SYSK 258: dr[columnIndex] or dr[“ColumnName”]? The cost of field name lookup…

Are you still debating whether the performance benefits of dr[columnIndex] outweigh the benefits of readability and maintainability of using dr[“ColumnName”] instead? Then, read on…

When using SqlDataReader class, the difference between getting data by index or column name is the cost of mapping column name to column index (the GetOrdinal function call). Omitting the code relating to getting SQL statistics and validation checking, the GetOrdinal function is quite simple: if GetOrdinal() is called for the first time, then the metadata about the retrieved data set (e.g. column names, identity columns, a flag indicating whether a column is an expression and whether it is updatable, etc.) is parsed out. Following that, a map between column names and their ordinals is created and stored as a hashtable for fast lookups thereafter.
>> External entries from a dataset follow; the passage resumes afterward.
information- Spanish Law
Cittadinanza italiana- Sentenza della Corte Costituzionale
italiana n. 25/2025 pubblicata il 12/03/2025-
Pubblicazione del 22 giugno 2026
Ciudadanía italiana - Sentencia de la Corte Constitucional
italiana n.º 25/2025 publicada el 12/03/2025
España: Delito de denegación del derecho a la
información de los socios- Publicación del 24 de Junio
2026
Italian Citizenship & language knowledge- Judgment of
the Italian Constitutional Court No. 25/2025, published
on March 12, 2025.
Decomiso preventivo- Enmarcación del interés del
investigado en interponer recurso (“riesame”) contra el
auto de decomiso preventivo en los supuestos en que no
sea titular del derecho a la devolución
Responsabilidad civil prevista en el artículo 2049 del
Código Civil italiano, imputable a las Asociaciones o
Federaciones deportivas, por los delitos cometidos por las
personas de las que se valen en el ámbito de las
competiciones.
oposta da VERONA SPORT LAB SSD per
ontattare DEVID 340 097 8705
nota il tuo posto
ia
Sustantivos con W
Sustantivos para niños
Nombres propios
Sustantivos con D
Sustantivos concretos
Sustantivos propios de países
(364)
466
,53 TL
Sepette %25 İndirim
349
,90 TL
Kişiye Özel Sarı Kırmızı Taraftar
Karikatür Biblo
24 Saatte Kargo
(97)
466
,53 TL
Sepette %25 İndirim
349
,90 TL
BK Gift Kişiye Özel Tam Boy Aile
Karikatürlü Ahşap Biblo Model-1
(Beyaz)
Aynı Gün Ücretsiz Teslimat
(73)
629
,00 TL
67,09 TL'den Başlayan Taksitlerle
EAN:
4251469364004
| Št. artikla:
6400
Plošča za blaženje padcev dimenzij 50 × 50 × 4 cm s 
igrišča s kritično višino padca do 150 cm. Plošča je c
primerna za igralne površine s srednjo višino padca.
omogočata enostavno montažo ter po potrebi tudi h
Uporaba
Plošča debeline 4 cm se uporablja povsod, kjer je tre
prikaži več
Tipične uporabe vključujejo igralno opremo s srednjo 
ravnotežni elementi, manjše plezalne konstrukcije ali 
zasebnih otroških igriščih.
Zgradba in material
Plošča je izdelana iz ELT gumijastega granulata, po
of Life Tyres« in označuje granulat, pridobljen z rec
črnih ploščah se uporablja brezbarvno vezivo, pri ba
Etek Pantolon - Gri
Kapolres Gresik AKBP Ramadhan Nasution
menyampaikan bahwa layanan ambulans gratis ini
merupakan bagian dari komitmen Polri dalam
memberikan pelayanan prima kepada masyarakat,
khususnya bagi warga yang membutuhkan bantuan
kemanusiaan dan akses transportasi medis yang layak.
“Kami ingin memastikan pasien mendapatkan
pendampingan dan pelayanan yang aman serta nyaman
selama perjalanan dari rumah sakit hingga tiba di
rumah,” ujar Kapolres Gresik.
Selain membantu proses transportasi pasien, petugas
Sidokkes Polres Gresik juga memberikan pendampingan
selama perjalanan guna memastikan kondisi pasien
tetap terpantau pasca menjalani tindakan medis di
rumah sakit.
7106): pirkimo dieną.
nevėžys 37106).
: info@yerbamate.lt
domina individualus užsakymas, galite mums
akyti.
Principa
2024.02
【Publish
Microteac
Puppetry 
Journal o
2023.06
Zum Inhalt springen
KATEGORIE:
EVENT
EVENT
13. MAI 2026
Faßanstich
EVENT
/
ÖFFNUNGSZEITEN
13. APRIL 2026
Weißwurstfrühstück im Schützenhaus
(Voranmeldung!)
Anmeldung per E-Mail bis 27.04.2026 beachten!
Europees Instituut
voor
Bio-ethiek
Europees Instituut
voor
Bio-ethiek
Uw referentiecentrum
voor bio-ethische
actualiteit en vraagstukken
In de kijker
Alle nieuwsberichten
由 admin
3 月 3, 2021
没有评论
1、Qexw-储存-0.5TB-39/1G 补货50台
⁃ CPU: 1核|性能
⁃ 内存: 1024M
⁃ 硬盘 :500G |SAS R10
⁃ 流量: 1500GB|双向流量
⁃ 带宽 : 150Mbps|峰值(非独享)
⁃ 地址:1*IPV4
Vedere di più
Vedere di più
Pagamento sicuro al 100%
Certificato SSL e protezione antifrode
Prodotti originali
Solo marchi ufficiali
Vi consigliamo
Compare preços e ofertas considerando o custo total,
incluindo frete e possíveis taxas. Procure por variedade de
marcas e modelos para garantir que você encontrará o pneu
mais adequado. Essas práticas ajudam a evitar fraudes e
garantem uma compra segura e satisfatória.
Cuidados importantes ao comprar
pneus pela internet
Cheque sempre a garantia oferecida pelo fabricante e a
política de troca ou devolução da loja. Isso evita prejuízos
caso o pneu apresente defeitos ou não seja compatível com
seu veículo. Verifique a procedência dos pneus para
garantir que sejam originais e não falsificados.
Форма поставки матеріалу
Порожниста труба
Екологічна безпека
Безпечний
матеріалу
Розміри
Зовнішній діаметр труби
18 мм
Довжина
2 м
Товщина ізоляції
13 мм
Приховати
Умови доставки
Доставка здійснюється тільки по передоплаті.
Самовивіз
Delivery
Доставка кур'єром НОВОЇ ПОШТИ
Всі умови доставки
My tests on a Toshiba Tecra M5, dual 2 Ghz processor, 2 Gb Ram on Vista RTM build show that:

  • The cost of doing the mapping described above for a resultset of 25 columns is approximately 0.0294 milliseconds (29.4 microseconds). Approximately, 0.00109 milliseconds taken up by creating the actual mapping and the rest of the time taken by parsing the metadata. Keep in mind that it only needs to be done once per resultset.
  • The cost of retrieval a data element by name is approximately 0.043 milliseconds compared to 0.027 milliseconds when retrieving by index. To put it in perspective, if you had to get all data items one by one from a recordset of 25 columns and 5,000 rows (125,000 data elements), the difference between using dr[“ColumnName”] vs. dr[columnIndex] would be about 38% additional time for GetOrdinal calls (or about 2 sec on my test hardware).